What is reachable has changed with Git 2.26 (Q1 2020) (v2.26.0-rc0 onwards): "git describe" in a repository with multiple root commits sometimes gave up looking for the best tag to describe a given commit with too early, which has been adjusted.

describe: don't abort too early when searching tags

^{Signed-off-by: Benno Evers
Signed-off-by: Junio C Hamano}

When searching the commit graph for tag candidates, git-describe will stop as soon as there is only one active branch left and it already found an annotated tag as a candidate.

This works well as long as all branches eventually connect back to a common root, but if the tags are found across branches with no common ancestor

              B
              o----.
                    \
      o-----o---o----x
      A

it can happen that the search on one branch terminates prematurely because a tag was found on another, independent branch.
This scenario isn't quite as obscure as it sounds, since cloning with a limited depth often introduces many independent "dead ends" into the commit graph.

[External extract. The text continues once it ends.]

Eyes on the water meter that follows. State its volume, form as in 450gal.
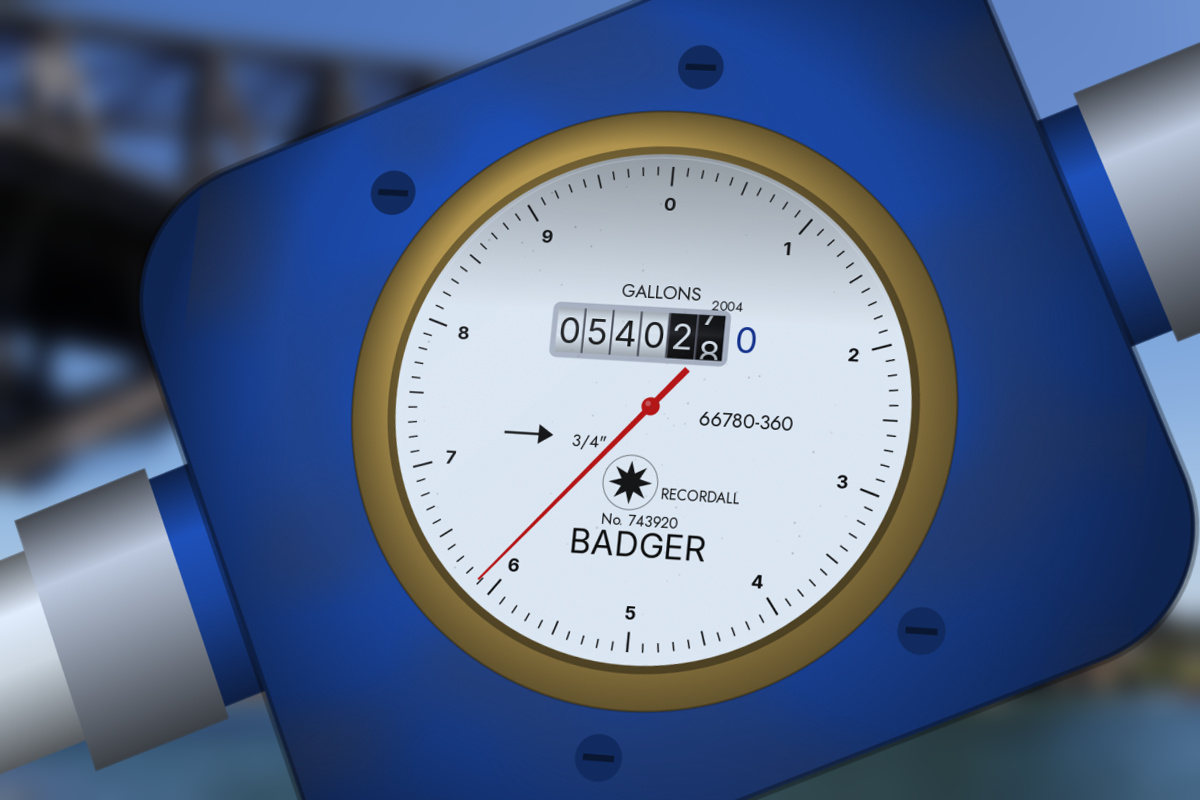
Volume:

The help text of git-describe states pretty clearly that when describing a commit D, the number appended to the emitted tag X should correspond to the number of commits found by git log X..D.

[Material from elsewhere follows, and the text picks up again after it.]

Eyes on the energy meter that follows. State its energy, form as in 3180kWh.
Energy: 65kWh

Thus, this commit modifies the stopping condition to only abort the search when only one branch is left to search and all current best candidates are descendants from that branch.

For repositories with a single root, this condition is always true: When the search is reduced to a single active branch, the current commit must be an ancestor of all tag candidates.
This means that in the common case, this change will have no negative performance impact since the same number of commits as before will be traversed.